Incra apura desvio de recursos do Pronaf
PUBLICAÇÃO
domingo, 14 de maio de 2000
Dimitri do Valle De Curitiba 
O Instituto Nacional de Colonização e Reforma Agrária (Incra) apura indícios de desvio de recursos do Programa Nacional da Agricultura Familiar (Pronaf) no valor de R$ 1 milhão em cinco assentamentos do Paraná. O superintendente regional do Incra, José Carlos Vieira, revelou que técnicos do Projeto Lumiar e integrantes do Movimento dos Trabalhadores Rurais Sem Terra (MST) estão envolvidos nas irregularidades.
As informações foram encaminhadas para a presidência do conselho do Pronaf, em Brasília, na semana passada. Vieira espera que a Procuradoria Geral da República, o Ministério Público e a Polícia Federal abram investigações que resultem na devolução do dinheiro. Os casos envolvem assentamentos em Bituruna, Quedas do Iguaçu e União da Vitória, onde técnicos do Lumiar aprovaram irregularmente, segundo Vieira, a compra de 277 motoserras para os assentados.
Para o superintendente, a relação entre os especialistas do projeto Lumiar, criado pelo próprio Incra, e as cooperativas de assentados ligadas ao MST prejudica a fiscalização do destino dado aos recursos do Pronaf. Baixada há três anos, a resolução 34 do Incra permite que as cooperativas nomeiem técnicos autônomos para trabalhar nos assentamentos.
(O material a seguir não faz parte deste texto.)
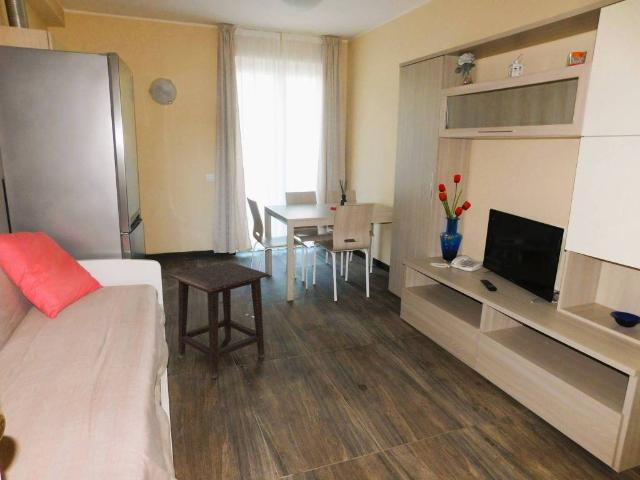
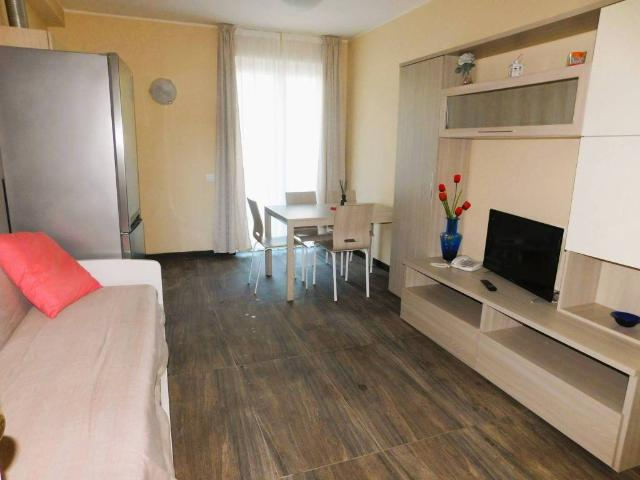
- side table [168,261,270,380]
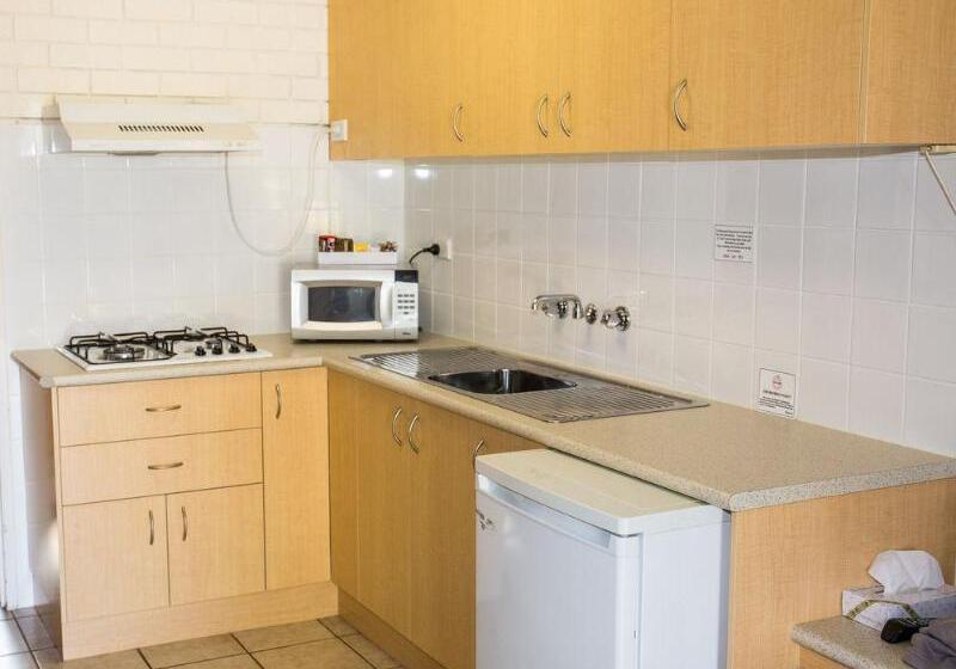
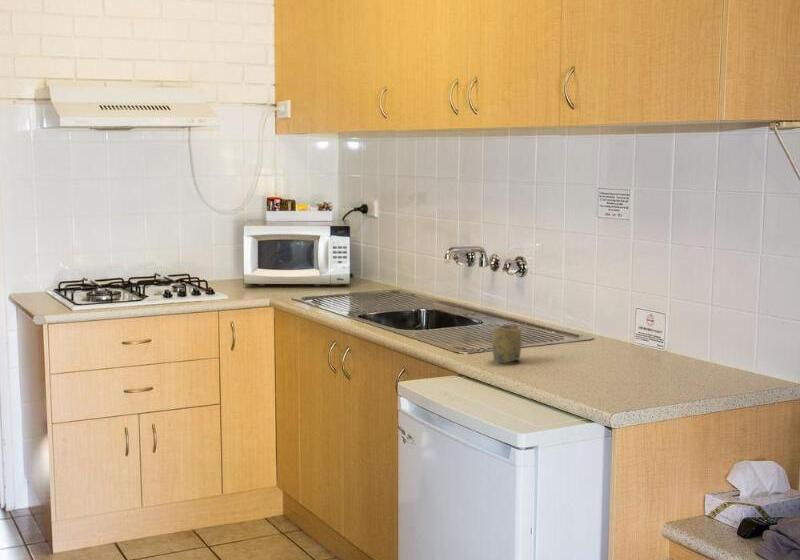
+ cup [491,324,522,364]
O Incra, de acordo com ele, não tem como fiscalizar onde a verba é aplicada.Eles (técnicos) são indicados pelo movimento, mas não fazem acompanhamento nenhum. Isso amarra a mão dos superintendentes regionais e nos joga nas mãos dos ativistas do MST.
O superintendente do Incra defendeu mudanças na resolução para permitir que secretarias municipais e estaduais da Agricultura possam monitorar o uso de dinheiro público nos assentamentos. As secretarias e a própria Emater têm muito mais estrutura, conhecem os municípios, o que não ocorre com o pessoal do Lumiar.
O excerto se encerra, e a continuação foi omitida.